The redesigned airport will have 46 airline gates with boarding bridges and five swing gates for overnight aircraft.

“The TMP design provides more operational gates than are [now] being used at the airport (51 versus 40) [and] many of the current gates are configured with exclusive-use equipment unique to a specific carrier, thus eliminating any potential for flexibility by use of another carrier,” ACAA said. “The new design format incorporates a common-use concept that will provide more flexibility in gate and other systems’ usage by multiple air carriers … fewer gates will provide the potential for a higher number of air carriers to utilize these gates more efficiently.”

“So instead of the airport becoming a smaller facility, the design of the gates will instead create a smarter facility,” ACAA said.

ACAA began working on a Master Plan update (MPU) for PIT in 2013. The authority incorporated 20-year forecasts into the plan, with all facilities—terminal, roads, parking and the airfield designed to meet 2033 expectations. “At its opening in 2023 the new terminal complex will have the capability to serve 12 million annual passengers, which is the forecast for 2033, or ten years after opening,” ACAA said. “The terminal design will easily accommodate a much larger annual passenger total [with] the flexibility of the space—a big box loose fit—and the common use technology that will be deployed.”

With the announcement of the TMP, public comments will be considered by ACAA and additional design changes may yet be integrated into the plan. The budget cost of the project may also change, ACAA said.

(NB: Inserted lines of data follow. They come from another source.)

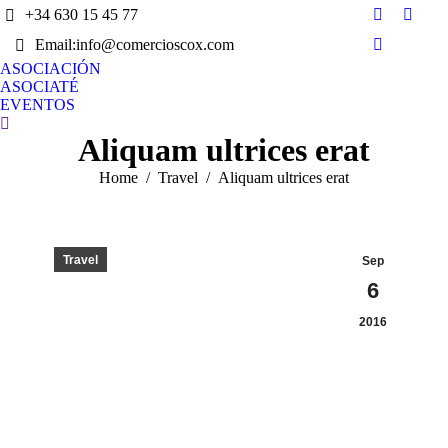
+34 630 15 45 77
Facebook
X
Email:info@comercioscox.com
page
page
Instagram
opens
opens
ASOCIACIÓN
page
ASOCIATÉ
in
in
opens
EVENTOS
new
new
in
Search:
window
wind
Aliquam ultrices erat
new
window
You are here:
Home
Travel
Aliquam ultrices erat
Travel
Sep
6
2016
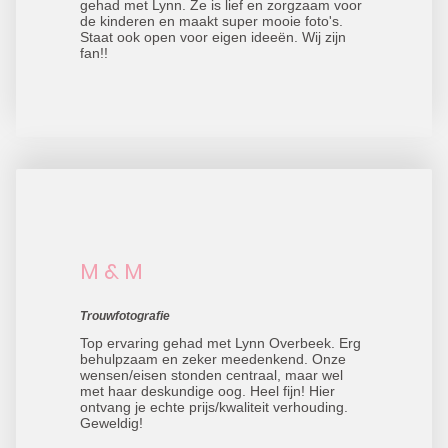
gehad met Lynn. Ze is lief en zorgzaam voor
de kinderen en maakt super mooie foto's.
Staat ook open voor eigen ideeën. Wij zijn
fan!!
M & M
Trouwfotografie
Top ervaring gehad met Lynn Overbeek. Erg
behulpzaam en zeker meedenkend. Onze
wensen/eisen stonden centraal, maar wel
met haar deskundige oog. Heel fijn! Hier
ontvang je echte prijs/kwaliteit verhouding.
Geweldig!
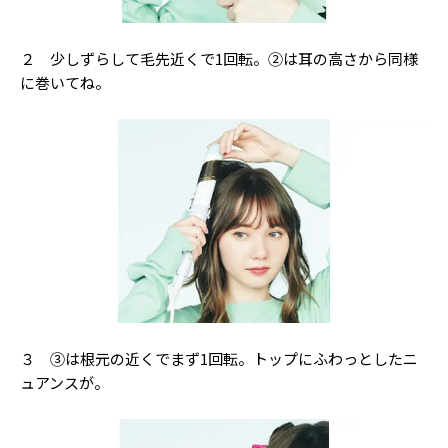
２ 少しずらして毛先近くで1回転。②は耳の高さから同様
に巻いてね。
３ ③は根元の近くでまず1回転。トップにふわっとしたニ
ュアンスが。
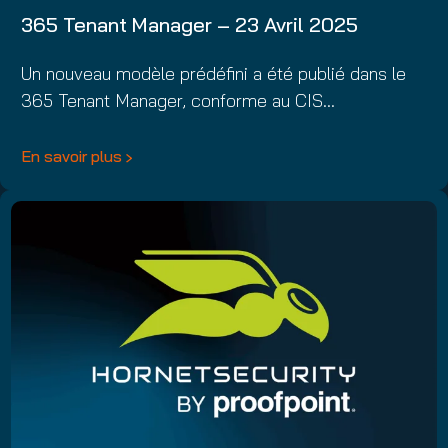
365 Tenant Manager – 23 Avril 2025
Un nouveau modèle prédéfini a été publié dans le
365 Tenant Manager, conforme au CIS…
En savoir plus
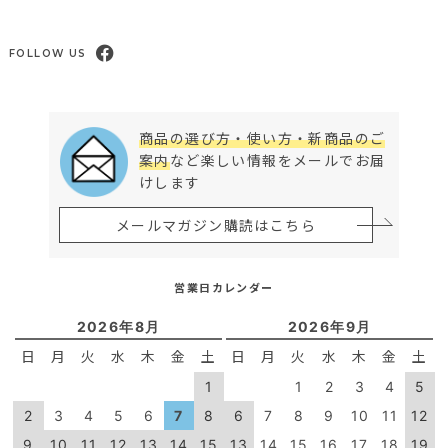
FOLLOW US
商品の選び方・使い方・新商品のご
案内
など楽しい情報をメールでお届
けします
メールマガジン購読はこちら
営業日カレンダー
2026年8月
2026年9月
日
月
火
水
木
金
土
日
月
火
水
木
金
土
1
1
2
3
4
5
2
3
4
5
6
7
8
6
7
8
9
10
11
12
9
10
11
12
13
14
15
13
14
15
16
17
18
19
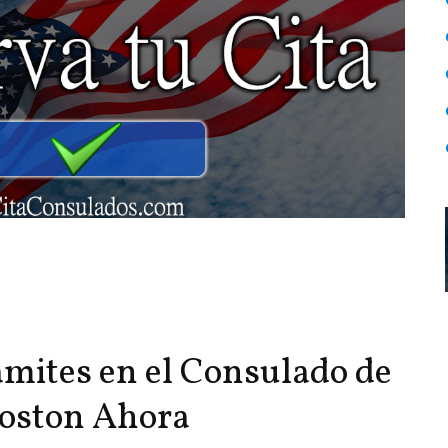
ámites en el Consulado de
oston Ahora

FAA must grant final approval of the project before construction can commence.

“This facility gives us the ability to truly make [PIT] the gateway to our region and continues our ascent as industry leaders,” ACAA CEO Christina Cassotis said. “This is about being much more operationally efficient with a technology focus to position us for the future.”

Pittsburgh International Airport was named the 2017 Airport of the Year by Air Transport World.